When you read between the lines of the Panasonic product announcement below, it's an acknowledgement there are issues with SDHC IMO. If Panasonic releases a SDXC firmware for your camera, SDXC will actually be good news. If there is no way to update the firmware for SDXC compatability, Panasonic should be ashamed.

Panasonic Introduces New 64 GB* and 48 GB* SDXC Memory Cards, Available Globally in February 2010

LAS VEGAS, Jan. 6 -- Panasonic today announced the availability of the company's first 64 GB** and 48 GB* SDXC Memory Cards. The new SDXC Memory Cards, the RP-SDW64GE1K (64 GB) and RP-SDW48GE1K (48 GB) are Panasonic's largest-sized GOLD cards with Class 10 speed specification. Featuring new advanced Super Intelligent Controller helps to improve the reliability of the card and extend its lifetime. The new 64 GB and 48 GB SDXC Memory Cards will be globally introduced in February 2010 with suggested retail prices of $599.95 and $449.95, respectively.

SDXC is the next generation SD Memory Card, a new standard for storing data more than 32 GB and up to 2 terabytes. The Panasonic 64 GB SDXC Memory Card features a massive 64 GB of capacity, making it ideal for recording AVCHD High Definition video, high-resolution, or even RAW still photos. When used with Panasonic's newly-released camcorders, such as the Panasonic HDC-TM55, the 64 GB SDXC Memory Card can record up to 8 hours and 30 minutes of video, while recording in the highest video quality in HA mode. Or when recording in 1920 x 1080i in HE mode, the SDXC Memory Card can hold approximately 27 hours and 30 minutes of video. The 48 GB SDXC Memory Card will have nearly the same capacity as a dual-layer Blu-ray Disc, and can hold 6 hours and 20 minutes of HD video content recorded in HA mode and 20 hours and 20 minutes when recorded in HE mode.
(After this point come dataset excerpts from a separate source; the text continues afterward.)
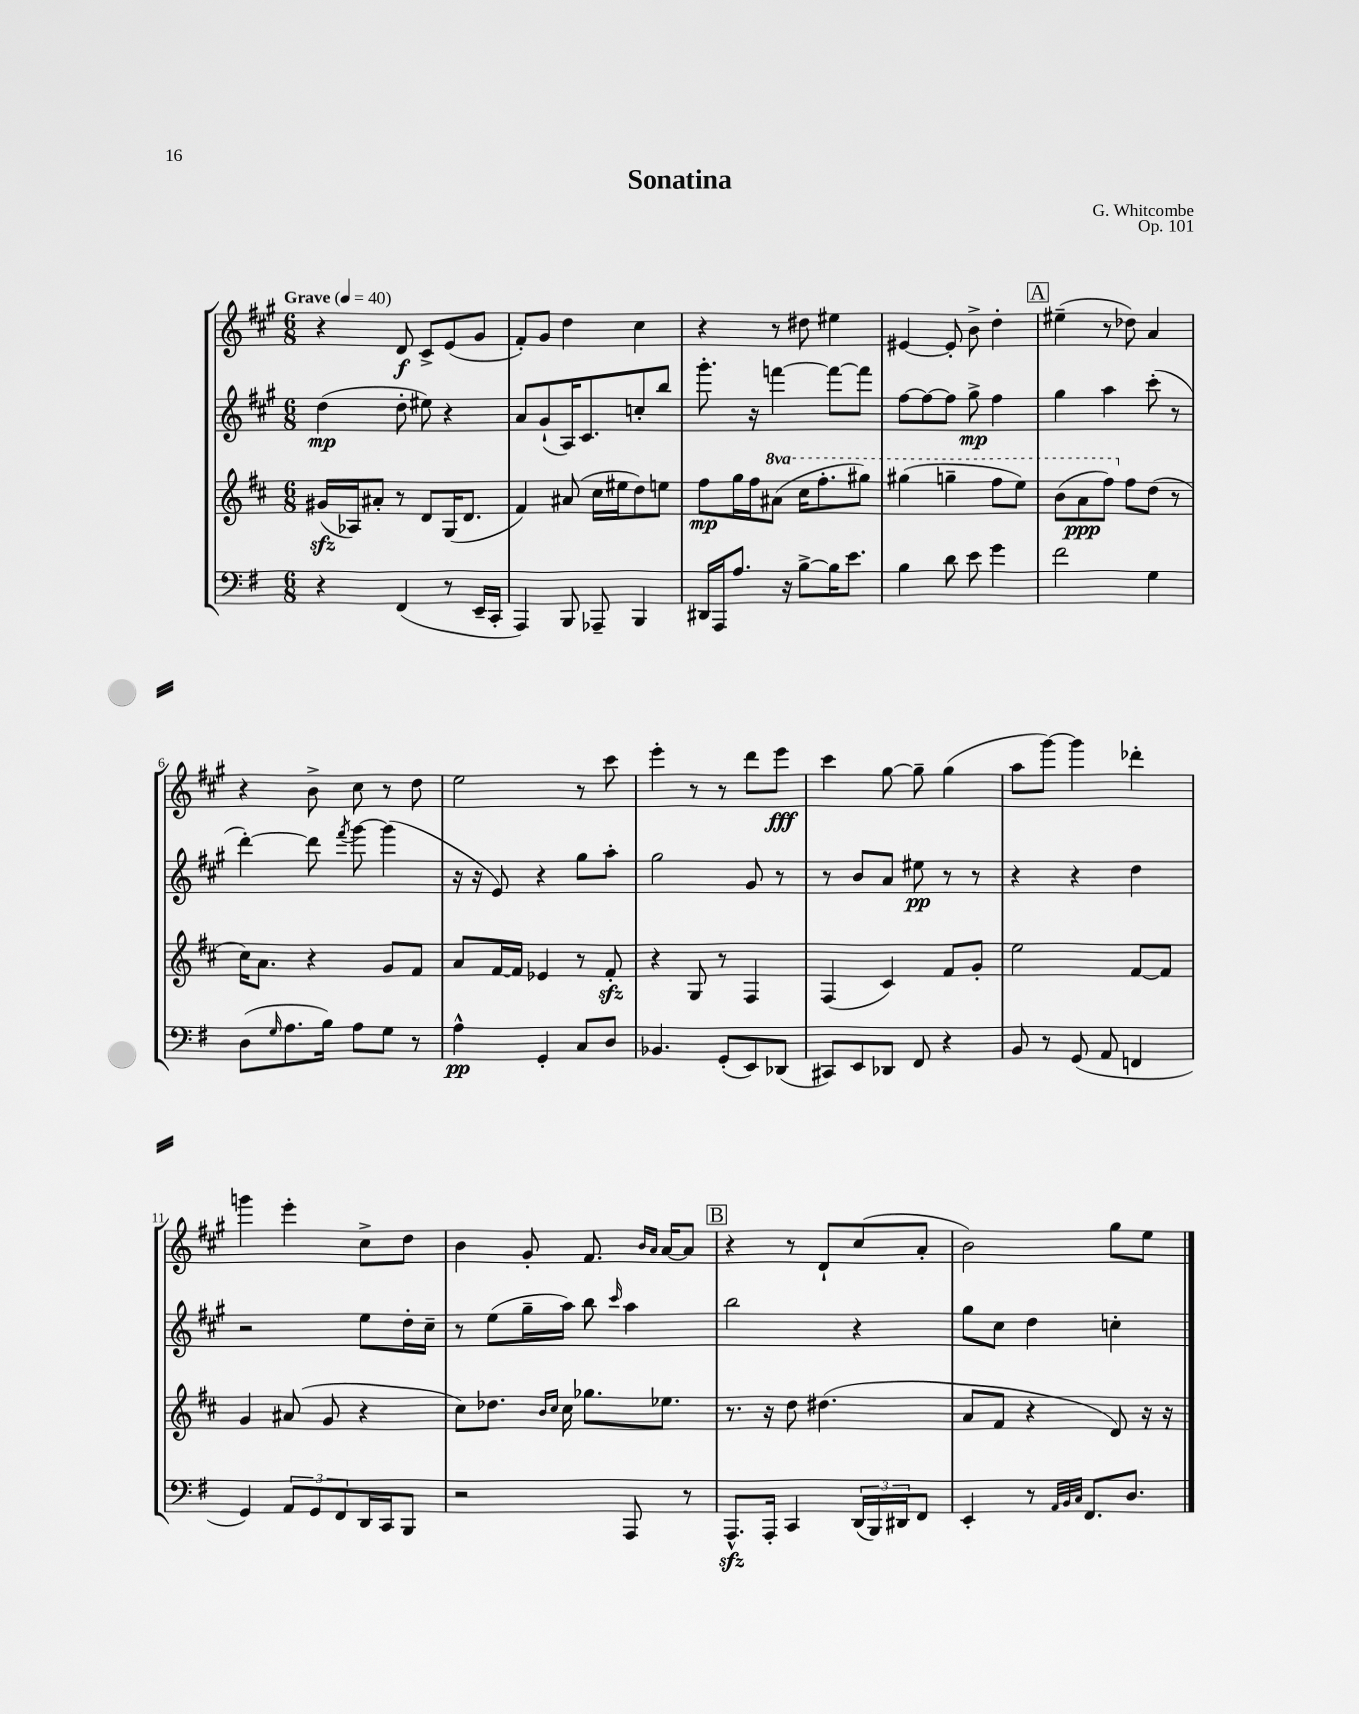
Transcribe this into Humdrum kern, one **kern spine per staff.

**kern	**kern	**kern	**kern
*staff4	*staff3	*staff2	*staff1
*clefF4	*clefG2	*clefG2	*clefG2
*k[f#]	*k[f#c#]	*k[f#c#g#]	*k[f#c#g#]
*M6/8	*M6/8	*M6/8	*M6/8
*MM40	*MM40	*MM40	*MM40
4r	(16g#	(4dd	4r
.	16A-)	.	.
.	8a#'	.	.
(4FF#	8r	8dd'	8d
.	8d	8ee#)	8c#^
8r	(16G	4r	(8e
.	8.d	.	.
16EE~	.	.	8g#
16CC'	.	.	.
=	=	=	=
4AAA)	4f#)	8a	8f#')
.	.	(8g#`	8g#
8BBB	(8a#	16A)	4dd
.	.	8.c#	.
8AAA-~	16cc#	.	.
.	16ee#	.	.
4BBB	8dd)	8cc'	4cc#
.	8ee	8bb	.
=	=	=	=
16DD#	8ff#	8.ggg#'	4r
16AAA	.	.	.
8.A	16gg	.	.
.	16ff#	16r	.
.	(8aa#	[4fff	8r
16r	.	.	.
[8B^	16ccc#	.	8dd#
.	8.fff#'	.	.
16B]	.	8fff_	4ee#
8.e	.	.	.
.	8ggg#)	8fff]	.
=	=	=	=
4B	(4ggg#	[8ff#	[4e#
.	.	8ff#_	.
8d	4ggg~	8ff#]	8e#']
8e	.	8gg#^	8b^
4g	8fff#	4ff#	4dd'
.	8eee)	.	.
=	=	=	=
2f#	(8bb	4gg#	(4ee#~
.	8aa	.	.
.	8fff#)	4aa	8r
.	8ff#	.	8dd-)
4G	(8dd	(8ccc#'	4a
.	8r	8r	.
=	=	=	=
(8D	16cc#)	[4ddd')	4r
.	8.a	.	.
16qqG	.	.	.
8.A	.	.	.
.	4r	8ddd]	8b^
16B)	.	.	.
.	.	8qfff#	.
8A	.	[8ggg#	8cc#
8G	8g	(4ggg#]	8r
8r	8f#	.	8dd
=	=	=	=
4A^^	8a	16r	2ee
.	.	16r	.
.	[16f#	8e)	.
.	16f#]	.	.
4GG'	4e-	4r	.
8C	8r	8gg#	8r
8D	8f#'	8aa'	8ccc#
=	=	=	=
4.BB-	4r	2gg#	4eee'
.	8G	.	8r
(8GG'	8r	.	8r
8EE)	4F#	8g#	8ddd
(8DD-	.	8r	8eee
=	=	=	=
8CC#)	(4F#	8r	4ccc#
8EE	.	8b	.
8DD-	4c#)	8a	[8gg#
8FF#	.	8ee#	8gg#~]
4r	8f#	8r	(4gg#
.	8g'	8r	.
=	=	=	=
8BB	2ee	4r	8aa
8r	.	.	[8ggg#)
(8GG	.	4r	4ggg#]
8AA	.	.	.
4FF	[8f#	4dd	4ddd-'
.	8f#]	.	.
=	=	=	=
4GG)	4g	2r	4ggg
12AA	(8a#	.	4eee'
12GG	.	.	.
.	8g	.	.
12FF#	.	.	.
16DD	4r	8ee	8cc#^
16CC	.	.	.
8BBB	.	16dd'	8dd
.	.	16cc#~	.
=	=	=	=
2r	8cc#)	8r	4b
.	8.dd-	(8ee	.
.	.	16gg#~	8g#'
.	16qqb	.	.
.	16qqcc#	.	.
.	16cc#	16aa)	.
.	8.gg-	8bb	8.f#
.	.	16qqccc#	.
8AAA	.	4aa	.
.	.	.	16qqb
.	.	.	16qqa
.	8.ee-	.	[16a
8r	.	.	8a]
=	=	=	=
8.AAA^^	8.r	2bb	4r
16AAA'	16r	.	.
4CC	8dd	.	8r
.	(4.dd#	.	8d`
(24DD	.	4r	(8cc#
24BBB)	.	.	.
24DD#	.	.	.
8FF#	.	.	8a'
=	=	=	=
4EE'	8a	8gg#	2b)
.	8f#	8cc#	.
8r	4r	4dd	.
32qqAA	.	.	.
32qqBB	.	.	.
32qqC	.	.	.
8.FF#	.	.	.
.	8d)	4cc'	8gg#
8.D	.	.	.
.	16r	.	8ee
.	16r	.	.
==	==	==	==
*-	*-	*-	*-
With the Class 10 speed specification and maximum data transfer speed of up to 22MB/s, the new Panasonic SDXC Memory Cards allows users to enjoy superb performance when using with an HD camcorder or a digital interchangeable lens camera, such as the Panasonic LUMIX DMC-GF1, for high-speed burst shooting when taking still photos.

The 64 GB and 48 GB SDXC Memory Cards, along with other Panasonic GOLD line Memory Cards, provide longer lifetime, thanks to the adoption of Panasonic's newly-developed Super Intelligent Controller, which evolves the current Super Intelligent Controller used in the Silver line Memory Cards. With the new Super Intelligent Controller, flash memories are automatically refreshed with error corrections, thus preventing data damages and providing longer lifetime.

The new SDXC Memory Cards include a new technology designed to minimize accidental corruption caused by a power interruption, such as the Memory Card being removed while data is being transferred. Panasonic's SDXC Memory Card robustness is reliable even under severe temperature condition from -13F to 185F**.